Just under 17.5 million people,  51.9% of those who took part in the Brexit referendum, voted to take Britain out of Europe. Just over 16 million or 48.1% voted to remain.

Nearly three quarters of those eligible to vote took part in the Brexit vote. This means 33.3 million out of a possible 46.5 million people voted.

An IPSOS-Mori Poll commissioned by LACS involved interviews with a nationally representative sample of adults aged 15 and above.  The poll shows voters back the ban by a huge majority in every parliamentary constituency in the country.

Their results show too that the British public is comprehensively against lifting the ban, regardless of political allegiance and whether they live in rural or urban areas.

Almost three quarters of Conservative voters polled backed the ban and only 16% of all those polled were either ambivalent to, or supported foxhunting.

Sir Ranulph Fiennes was one of several signatories to a statement published as a letter in The Guardian in May.  Animal welfare charities and celebrities called on all party leaders “not only to rule out any repeal, weakening or substitution of the Hunting Act - but also to support its strengthening and enforcement.”

The letter, whose signatories included LACS President Bill Oddie OBE, RSPCA, IFAW, Save Me Trust, Queen guitarist Brian May, actor Peter Egan and TV presenter Chris Packham, also said:

“The Hunting Act is one of the most popular pieces of legislation on the statute book today.

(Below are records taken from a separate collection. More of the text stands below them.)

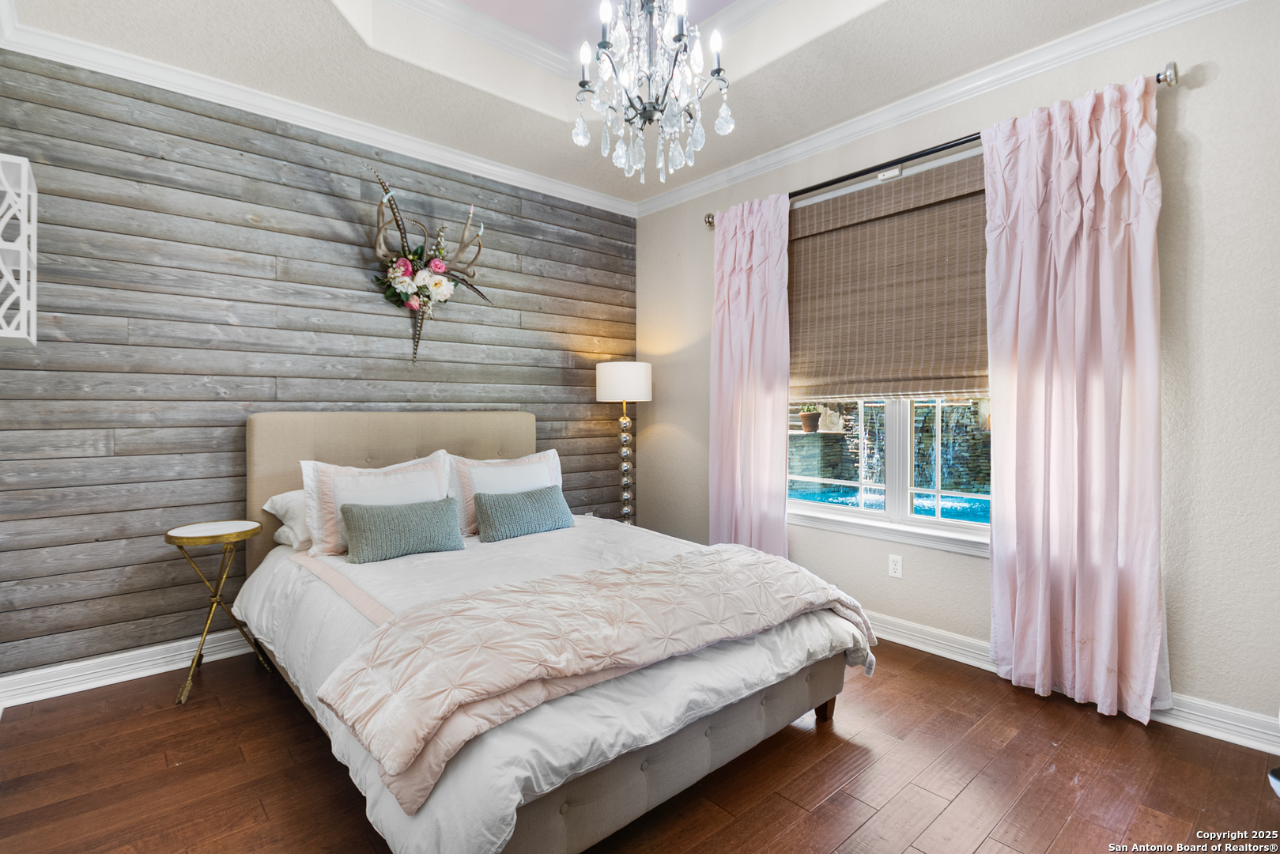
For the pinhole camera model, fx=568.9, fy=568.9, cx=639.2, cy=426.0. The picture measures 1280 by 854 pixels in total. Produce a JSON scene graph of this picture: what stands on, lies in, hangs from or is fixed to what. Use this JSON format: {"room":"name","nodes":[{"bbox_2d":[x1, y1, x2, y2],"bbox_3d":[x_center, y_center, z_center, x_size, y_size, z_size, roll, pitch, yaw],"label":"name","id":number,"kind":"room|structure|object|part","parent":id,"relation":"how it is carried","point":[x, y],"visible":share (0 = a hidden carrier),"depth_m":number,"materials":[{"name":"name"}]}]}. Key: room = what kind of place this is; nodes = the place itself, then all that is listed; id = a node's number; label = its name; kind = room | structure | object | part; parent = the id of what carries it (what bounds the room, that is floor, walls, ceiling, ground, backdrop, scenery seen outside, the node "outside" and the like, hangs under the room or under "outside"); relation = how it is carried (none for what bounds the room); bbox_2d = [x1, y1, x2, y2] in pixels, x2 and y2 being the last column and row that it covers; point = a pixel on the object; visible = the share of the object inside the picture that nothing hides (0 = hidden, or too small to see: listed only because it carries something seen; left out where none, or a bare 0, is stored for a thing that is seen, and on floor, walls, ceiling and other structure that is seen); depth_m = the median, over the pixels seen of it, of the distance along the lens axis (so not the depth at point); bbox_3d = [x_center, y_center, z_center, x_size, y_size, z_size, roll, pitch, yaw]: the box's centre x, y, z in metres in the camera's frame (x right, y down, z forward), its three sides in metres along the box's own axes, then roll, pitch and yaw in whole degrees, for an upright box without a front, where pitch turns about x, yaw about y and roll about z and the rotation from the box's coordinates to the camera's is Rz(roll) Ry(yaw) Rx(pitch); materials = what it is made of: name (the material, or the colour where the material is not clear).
{"room":"bedroom","nodes":[
{"label":"bedroom","id":0,"kind":"room"},
{"bbox_2d":[0,47,635,682],"bbox_3d":[-1.413,-0.289,3.410,3.763,2.830,0.142,-1,1,-42],"label":"wood plank wall","id":1,"kind":"structure","parent":0,"point":[196,432],"depth_m":2.76,"materials":[{"name":"wood"}]},
{"bbox_2d":[0,153,37,344],"bbox_3d":[-2.400,-0.636,2.078,0.277,0.670,0.382,-1,1,-42],"label":"wall shelf","id":2,"kind":"object","parent":1,"relation":"attached to","point":[26,183],"visible":1,"depth_m":2.08,"materials":[{"name":"white"}]},
{"bbox_2d":[0,626,261,708],"bbox_3d":[-1.316,1.075,3.492,3.829,0.116,0.022,-1,1,-42],"label":"baseboard","id":3,"kind":"structure","parent":1,"relation":"attached to","point":[138,673],"depth_m":2.54,"materials":[{"name":"white paint"}]},
{"bbox_2d":[0,14,630,217],"bbox_3d":[-1.395,-1.606,3.273,3.463,0.088,0.082,-1,1,-42],"label":"crown molding","id":4,"kind":"structure","parent":1,"relation":"attached to","point":[492,168],"depth_m":2.88,"materials":[{"name":"white paint"}]},
{"bbox_2d":[364,166,491,362],"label":"floral wall decoration","id":5,"kind":"object","parent":1,"relation":"attached to","point":[434,265],"visible":0.99,"depth_m":3.25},
{"bbox_2d":[3,0,1175,208],"bbox_3d":[0.036,-1.791,1.666,3.500,0.313,4.351,-1,1,-42],"label":"ceiling","id":6,"kind":"structure","parent":0,"point":[738,157],"depth_m":2.65,"materials":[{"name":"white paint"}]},
{"bbox_2d":[571,0,734,187],"bbox_3d":[0.033,-1.390,1.961,0.563,1.076,0.565,-1,1,-42],"label":"chandelier","id":7,"kind":"object","parent":6,"relation":"hanging from","point":[680,35],"visible":0.99,"depth_m":1.91,"materials":[{"name":"glass"}]},
{"bbox_2d":[0,637,1279,853],"bbox_3d":[0.006,1.212,1.708,3.826,0.100,4.484,-1,1,-42],"label":"floor","id":8,"kind":"structure","parent":0,"point":[1068,832],"depth_m":1.87,"materials":[{"name":"brown wood"}]},
{"bbox_2d":[166,519,273,706],"bbox_3d":[-1.884,0.803,2.551,0.364,0.698,0.371,-1,1,-42],"label":"side table","id":9,"kind":"object","parent":8,"relation":"on","point":[176,541],"visible":0.98,"depth_m":2.50,"materials":[{"name":"gold metal"}]},
{"bbox_2d":[241,412,876,853],"bbox_3d":[-0.520,0.552,2.483,1.755,1.199,2.412,-1,1,-42],"label":"bed","id":10,"kind":"object","parent":8,"relation":"on","point":[617,815],"visible":0.85,"depth_m":1.79,"materials":[{"name":"fabric"}]},
{"bbox_2d":[262,487,310,548],"bbox_3d":[-1.450,0.438,2.915,0.726,0.267,0.398,-1,1,-42],"label":"white pillow","id":11,"kind":"object","parent":10,"relation":"on","point":[288,494],"visible":0.23,"depth_m":2.69,"materials":[{"name":"white fabric"}]},
{"bbox_2d":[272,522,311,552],"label":"pillow","id":12,"kind":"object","parent":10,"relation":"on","point":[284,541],"visible":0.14,"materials":[{"name":"white fabric"}]},
{"bbox_2d":[298,449,454,556],"bbox_3d":[-1.217,0.357,2.737,0.709,0.436,0.242,-1,1,-42],"label":"pillow","id":13,"kind":"object","parent":10,"relation":"on","point":[314,531],"visible":0.66,"depth_m":2.62,"materials":[{"name":"white fabric"}]},
{"bbox_3d":[-1.336,0.501,3.442,1.569,1.144,0.232,-1,1,-42],"label":"headboard","id":14,"kind":"part","parent":10,"relation":"part of","materials":[{"name":"beige fabric"}]},
{"bbox_2d":[442,447,566,533],"bbox_3d":[-0.737,0.348,3.182,0.756,0.419,0.234,-1,1,-42],"label":"pillow","id":15,"kind":"object","parent":10,"relation":"on","point":[522,458],"visible":0.59,"depth_m":3.07,"materials":[{"name":"white fabric"}]},
{"bbox_2d":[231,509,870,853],"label":"duvet","id":16,"kind":"object","parent":10,"relation":"on","point":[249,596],"visible":0.41,"depth_m":1.80,"materials":[{"name":"white fabric"}]},
{"bbox_2d":[339,496,464,563],"bbox_3d":[-1.075,0.465,2.613,0.534,0.236,0.194,-1,1,-42],"label":"green pillow","id":17,"kind":"object","parent":16,"relation":"on","point":[399,511],"visible":0.99,"depth_m":2.53,"materials":[{"name":"fabric"}]},
{"bbox_2d":[471,483,574,542],"bbox_3d":[-0.615,0.456,3.034,0.571,0.236,0.196,-1,1,-42],"label":"green pillow","id":18,"kind":"object","parent":16,"relation":"on","point":[494,508],"visible":0.99,"depth_m":2.94,"materials":[{"name":"teal fabric"}]},
{"bbox_2d":[316,542,871,810],"bbox_3d":[0.005,0.652,1.901,1.765,0.241,0.602,-1,1,-42],"label":"quilt","id":19,"kind":"object","parent":16,"relation":"on","point":[677,564],"visible":0.96,"depth_m":1.58,"materials":[{"name":"fabric"}]},
{"bbox_2d":[595,361,652,524],"bbox_3d":[-0.107,0.312,4.042,0.377,1.516,0.380,-1,1,-42],"label":"floor lamp","id":20,"kind":"object","parent":8,"relation":"on","point":[609,382],"visible":0.9,"depth_m":3.93,"materials":[{"name":"metal"}]},
{"bbox_3d":[-0.112,-0.303,4.070,0.439,0.261,0.436,-1,1,-42],"label":"drum shade","id":21,"kind":"part","parent":20,"relation":"part of","materials":[{"name":"white fabric"}]},
{"bbox_3d":[-0.104,0.401,4.100,0.206,1.174,0.216,0,0,23],"label":"lamp base","id":22,"kind":"part","parent":20,"relation":"part of","materials":[{"name":"silver metal"}]},
{"bbox_2d":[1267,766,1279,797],"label":"object","id":23,"kind":"object","parent":8,"relation":"on","point":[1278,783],"visible":0.99,"depth_m":1.73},
{"bbox_2d":[630,0,1279,738],"bbox_3d":[1.494,-0.323,2.934,0.164,2.926,4.458,-1,1,-42],"label":"right wall","id":24,"kind":"structure","parent":0,"point":[1216,85],"depth_m":2.17,"materials":[{"name":"paint"}]},
{"bbox_2d":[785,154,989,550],"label":"window","id":25,"kind":"structure","parent":24,"relation":"in","point":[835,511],"depth_m":3.06,"materials":[{"name":"white"}]},
{"bbox_2d":[788,152,988,401],"bbox_3d":[1.291,-0.721,3.032,0.067,1.142,1.449,-1,1,-42],"label":"roman shade","id":26,"kind":"object","parent":25,"relation":"attached to","point":[820,247],"visible":0.76,"depth_m":2.98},
{"bbox_2d":[887,553,902,578],"bbox_3d":[1.370,0.751,3.055,0.009,0.115,0.071,-1,1,-42],"label":"wall socket","id":27,"kind":"object","parent":24,"relation":"attached to","point":[897,566],"visible":0.97,"depth_m":3.05,"materials":[{"name":"white plastic"}]},
{"bbox_2d":[701,65,1179,227],"bbox_3d":[1.268,-1.338,2.987,0.134,0.075,2.276,-1,1,-42],"label":"curtain rod","id":28,"kind":"object","parent":24,"relation":"attached to","point":[1158,81],"visible":0.58,"depth_m":2.77,"materials":[{"name":"black metal"}]},
{"bbox_2d":[709,193,791,553],"bbox_3d":[0.655,-0.132,3.503,0.133,2.498,0.619,-1,1,-42],"label":"curtain","id":29,"kind":"object","parent":28,"relation":"hanging from","point":[768,479],"visible":0.86,"depth_m":3.48,"materials":[{"name":"pink fabric"}]},
{"bbox_2d":[981,74,1168,726],"bbox_3d":[1.746,-0.102,2.333,0.146,2.494,0.647,-1,1,-42],"label":"curtain","id":30,"kind":"object","parent":28,"relation":"hanging from","point":[1021,603],"visible":0.98,"depth_m":2.31,"materials":[{"name":"pink fabric"}]},
{"bbox_2d":[635,0,1246,219],"bbox_3d":[1.376,-1.605,2.891,0.082,0.092,4.098,-1,1,-42],"label":"crown molding","id":31,"kind":"structure","parent":24,"relation":"attached to","point":[798,150],"depth_m":2.69,"materials":[{"name":"white paint"}]},
{"bbox_2d":[868,611,1279,753],"bbox_3d":[1.423,1.085,2.886,0.022,0.114,4.005,-1,1,-42],"label":"baseboard","id":32,"kind":"structure","parent":24,"relation":"attached to","point":[930,638],"depth_m":2.19,"materials":[{"name":"white paint"}]},
{"label":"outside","id":33,"kind":"structure","parent":0,"visible":0},
{"bbox_2d":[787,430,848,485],"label":"stone wall","id":34,"kind":"structure","parent":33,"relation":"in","point":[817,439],"depth_m":8.48,"materials":[{"name":"grey stone"}]},
{"bbox_2d":[798,404,823,433],"bbox_3d":[2.139,-0.130,7.138,0.320,0.405,0.316,-1,1,-42],"label":"potted plant","id":35,"kind":"object","parent":34,"relation":"on","point":[805,421],"visible":0.94,"depth_m":7.05,"materials":[{"name":"plant"}]},
{"bbox_2d":[791,482,989,523],"bbox_3d":[3.595,1.088,7.160,3.339,0.255,4.496,-1,1,-42],"label":"swimming pool","id":36,"kind":"structure","parent":33,"relation":"in","point":[968,508],"depth_m":7.49,"materials":[{"name":"blue liquid"}]}
]}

We’re asking party leaders to send a clear, unambiguous message at this election that they fully intend to preserve Britain's great natural heritage, and ensure that cruelty to animals in the name of 'sport' remains firmly in the past.”

The ban, imposed 12 years ago, is under threat as polling day looms. Following the election in June, there will be potentially enough pro-hunting MPs to overturn the legislation in England and Wales for the first time since the Hunting Act came into force. This means the law could be weakened or repealed, say anti cruelty campaigners.

Team Fox is a coalition of animal groups asking all political candidates to understand that the British public does not want a return to legal hunting, and voters want animal cruelty to be taken seriously.